Crise que tem sérios reflexos para a economia portuguesa, uma vez que, ao importar cerca de 250 milhões de litros de leite, impede o escoamento de dezenas de milhões de litros de produção nacional, contribuindo assim para aprofundar o brutal défice externo e o défice da balança agro-alimentar que hoje já é de cerca de 80%.

Crise que tem como elemento central a intenção da União Europeia em acabar com as quotas leiteiras, único sistema de regulação dos mercados e de defesa da produção nacional, intenção a que não se opuseram nem o actual governo nem os governos anteriores.

Na verdade, este sinuoso caminho, que este ano alargou já em 1% (2,5 milhões de litros) as quotas existentes na UE (cujo efeito prático é concentrar a produção à custa da liquidação dos pequenos e médios produtores), vem sendo percorrido por todos os governos desde 1999, tendo mesmo como protagonista em vários momentos, o actual Ministro da Agricultura.

Ora o PCP não pode deixar de estranhar a anunciada intenção por parte do Governo de defender na reunião da próxima segunda- feira a suspensão do fim das quotas, quando é sabido que, em 2008, após idêntico anúncio, foi este mesmo Governo que se posicionou ao lado dos que aceitaram esse caminho. E que ainda em Julho passado, a Comissária da Agricultura anunciava que “conforme o Conselho Europeu deixou claro, não revogaremos a nossa política de supressão gradual das quotas”.

 

 

GOVERNO ABANDONA OS PRODUTORES DE LEITE

O PCP acusa o Governo de, em vez de uma posição clara na defesa dos interesses nacionais e dos produtores de leite, tentar tirar partido das dificuldades de milhares de produtores, distribuindo subsídios para os retirar da produção, acabando com a produção em vastas zonas, como é o caso do Planalto Mirandês e da Guarda.

O PCP não pode deixar de lamentar, a atitude de resignação deste Governo dando por adquirido o abandono do sector leiteiro por parte de mais 3000 produtores. Isto num país que há cerca de 15 anos tinha mais de 80 mil produtores e hoje tem menos de 11000, sendo que só no último ano desapareceram cerca de 1000.

E se é verdade que se produz tanto leite como há dez anos, também é indesmentível que o mundo rural está hoje mais desumanizado e os campos estão mais ao abandono, pasto quantas vezes dos incêndios como aqueles que têm assolado o País nos últimos dias.

PCP RECLAMA MEDIDAS
 
Face a esta situação, o PCP desafia o Governo a assumir, no próximo Conselho Agrícola (extraordinário) da União Europeia, uma posição clara e firme de defesa do sector leiteiro nacional. No respeito, aliás, pela “Resolução 63/09 de 4 de Agosto”, proposta pelo PCP, e aprovada por unanimidade há poucas semanas, na Assembleia da República e que consagra várias medidas imediatas de apoio à produção nacional de leite.

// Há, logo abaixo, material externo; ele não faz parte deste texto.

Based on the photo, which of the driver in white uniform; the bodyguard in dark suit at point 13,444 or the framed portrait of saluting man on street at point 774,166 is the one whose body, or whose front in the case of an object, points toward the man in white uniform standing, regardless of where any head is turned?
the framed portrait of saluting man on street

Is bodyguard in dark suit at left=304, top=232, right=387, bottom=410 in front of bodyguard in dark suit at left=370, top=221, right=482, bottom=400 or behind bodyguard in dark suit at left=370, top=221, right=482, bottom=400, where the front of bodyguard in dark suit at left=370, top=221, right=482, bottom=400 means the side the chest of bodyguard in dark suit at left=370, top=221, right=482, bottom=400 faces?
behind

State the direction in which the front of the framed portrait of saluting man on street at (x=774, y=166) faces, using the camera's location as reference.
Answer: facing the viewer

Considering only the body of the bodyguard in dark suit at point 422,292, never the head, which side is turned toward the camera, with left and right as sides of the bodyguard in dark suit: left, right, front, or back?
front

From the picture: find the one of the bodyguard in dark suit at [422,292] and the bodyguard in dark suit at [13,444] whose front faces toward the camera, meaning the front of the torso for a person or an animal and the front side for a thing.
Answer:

Desde logo, o Governo Português deve defender a manutenção das quotas nacionais para além de 2015 e não apenas a sua suspensão, situação que nada resolveria e nem serviria para adiar os problemas uma vez que eles estão já a fazer-se sentir.

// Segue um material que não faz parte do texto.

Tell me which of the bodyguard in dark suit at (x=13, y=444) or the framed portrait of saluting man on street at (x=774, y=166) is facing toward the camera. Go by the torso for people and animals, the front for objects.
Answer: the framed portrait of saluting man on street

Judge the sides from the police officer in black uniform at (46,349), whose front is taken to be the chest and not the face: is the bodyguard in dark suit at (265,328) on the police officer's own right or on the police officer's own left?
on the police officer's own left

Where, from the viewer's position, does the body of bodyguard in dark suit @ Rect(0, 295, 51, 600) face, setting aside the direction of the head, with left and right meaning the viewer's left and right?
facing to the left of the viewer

O PCP defende, designadamente, a instituição, no quadro das ajudas “minimis”, de uma compensação até 5 cêntimos por litro para as explorações agrícolas familiares até 100 vacas em produção, enquanto durar a presente baixa de preços à Produção.

A não ser assim, o Governo PS ficará ligado a uma das mais negras páginas da agricultura nacional e deverá ser responsabilizado por isso.

Para o PCP, a questão central é criar condições para que os actuais produtores se mantenham em actividade e a estratégia para a agricultura nacional só pode ter como objectivo assegurar, num quadro de sustentabilidade e diversidade produtiva, o máximo de agricultores e de produção agro-alimentar em todo o território nacional, visando a segurança e soberania alimentares dos Portugueses. Pois para o PCP, a defesa dos interesses dos agricultores em geral e dos produtores de leite em particular, é parte integrante da defesa do tecido produtivo nacional e de uma política orientada para a superação da grave crise com que o país se debate.

O País não compreende e o povo português não perdoará que passemos de uma nação produtora de leite para uma situação de absoluta dependência face ao exterior.